* _Document section_:
◆ ◆ ◆ ◆ ◆

Webfonts and IE’s stifling practices
Webfonts are a somewhat new way of adding unusual fonts to a Web site. Basically, it’s a part of CSS (officially as of CSS 3) that allows Web designers to use fancy-schmancy fonts that end users can see in their browsers even if those users don’t have those particular fonts installed on their systems. It’s brilliant. Finally, Web sites can easily catch up to their cousins in print and bitmapped graphics in flare and general awesomeness. It works quite well in Firefox & family, Opera, Konqueror, the latest Epiphany, and (I have read) WebKit-powered Chrome 2 and Safari.
And, of course, not in IE.
Here’s how I did it.
Webfonts uses the @font-face rule in my style sheet, which I admit is a bit of a mess. There are seven rules here: The first two are proprietary fonts I don’t have a license to (the beautiful Felix Titling and Twentieth Century), and the next two are also fonts that I’m keeping in reserve (Teamouse and Dream Orphan, both freeware).
The last three (beginning on line 148) are for the new font I’m using for all my headers and for my title graphic, Effloresce by Canadian fontsmith Ray Larabie. That’s one each for regular, italic and bold. The font files are stored on my server, uploaded through my content management system (regular, italic and bold).
Here’s how it looks:
@font-face {
font-family: "Effloresce";
src: url("writing/docs/547.otf") format("OpenType");
}
@font-face {
font-family: "Effloresce";
src: url("writing/docs/548.otf") format("OpenType");
font-style: italic;
}
@font-face {
font-family: "Effloresce";
src: url("writing/docs/549.otf") format("OpenType");
font-weight: bold;
}
It’s great when you can finally pick the fonts you always wanted to use for your site. I plan on doing two things: looking for more open license fonts at places like webfonts.info and myfonts.com. While I don’t agree with the digital rights regimes in Canada and the United States, I don’t plan on going to places like free-fonts-ttf.org, which seem to be distributing a whole host of proprietary fonts are free.

◆ ◆ ◆ ◆ ◆

* _Source data_:
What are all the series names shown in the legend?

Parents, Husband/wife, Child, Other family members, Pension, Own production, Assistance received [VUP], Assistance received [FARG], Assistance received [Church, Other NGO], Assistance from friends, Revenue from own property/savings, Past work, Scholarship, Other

◆ ◆ ◆ ◆ ◆

* _What to work on_: Turn the paragraph of the text on webfonts that begins "The last three" into a short bulleted list that keeps its main facts. The listing has no connection to the text on webfonts.

* _Task answer_:
- The last three @font-face rules, beginning on line 148, are for Effloresce, a font by Canadian fontsmith Ray Larabie.
- Effloresce is used for all the headers and the title graphic.
- There is one rule each for regular, italic and bold.
- The font files are stored on the server, uploaded through the content management system.